Signs and Symptoms of Alcohol Withdrawal
In clinical withdrawal, two or more of the following symptoms occur several hours or up to a few days after someone stops drinking:
- Autonomic hyperactivity (i.e., sweating, pulse rate greater than 100)
- Delirium tremens (i.e., anxiety, increased heart rate, sweating, trembling, confusion)
- Difficulty performing tasks involving coordination
- Grand mal seizures (i.e., convulsions resulting in loss of consciousness and muscle contractions)

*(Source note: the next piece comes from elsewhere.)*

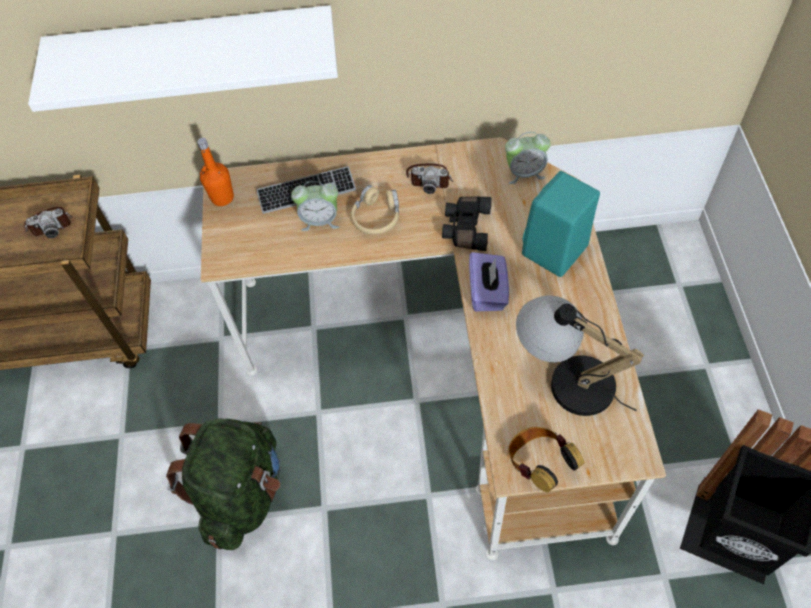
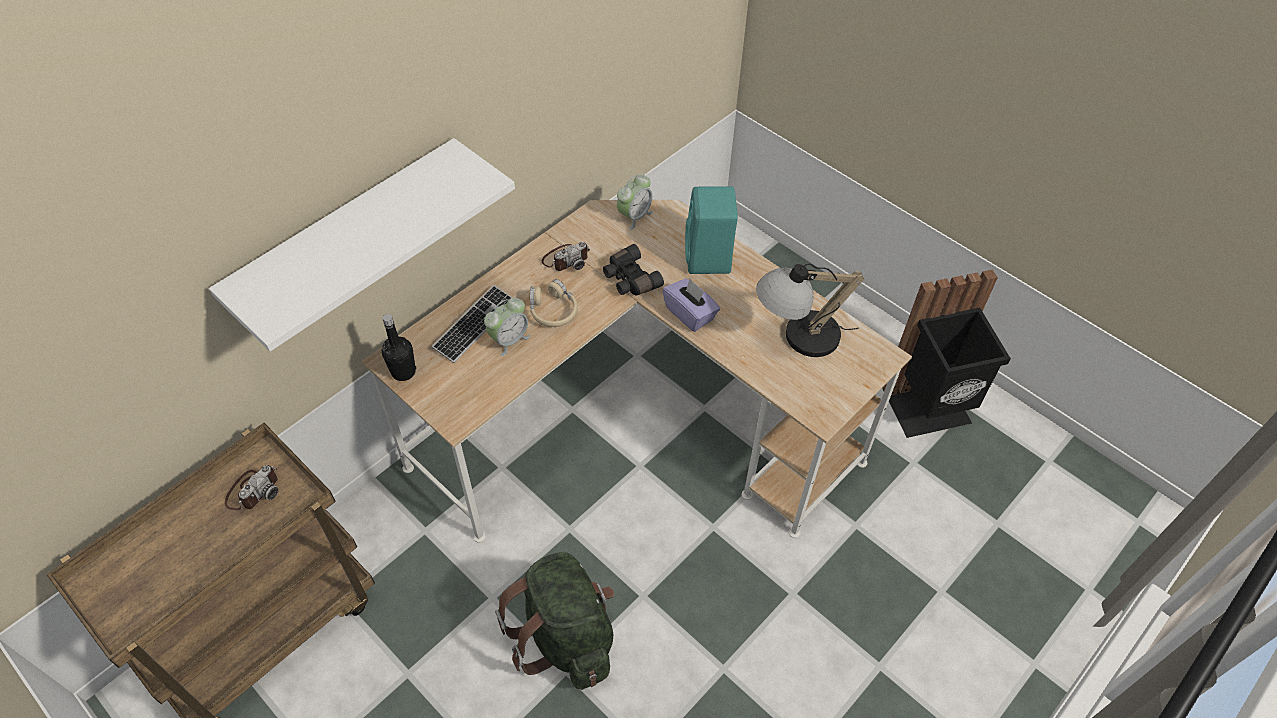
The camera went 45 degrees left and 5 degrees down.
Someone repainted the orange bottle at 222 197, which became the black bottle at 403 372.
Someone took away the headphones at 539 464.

- Hallucinations (sights, sounds, or physical sensations on the skin, elevated or decreased temperature)
- Hand tremor
- Nausea, vomiting
Symptoms vary in incidence and severity, and usually subside within hours or a few days. The risk for symptoms depends on drinking patterns, coexisting illnesses, genetic factors, and the make-up of the person's central nervous system. In general, larger amounts of alcohol correlate with more severe symptoms. Medical attention may be necessary to prevent serious complications. Chronic alcoholism causes vitamin deficiencies, particularly vitamin B, which contributes to withdrawal symptoms.
Signs and Symptoms of Alcohol Dependence
People who are alcohol dependent are unable to reduce the amount they drink or to stop drinking, though they often try. Most telling, alcohol use takes over more and more of the person's life, and he or she may deny the complications it causes. Those who are dependent often experience physical and psychological dependence. Psychological dependence is characterized by the belief that alcohol is necessary in order to perform everyday activities. Dependence is confirmed when alcohol use is accompanied by signs of tolerance, withdrawal, abuse, and the compulsion to drink even when there are clear signs that it interferes with daily life.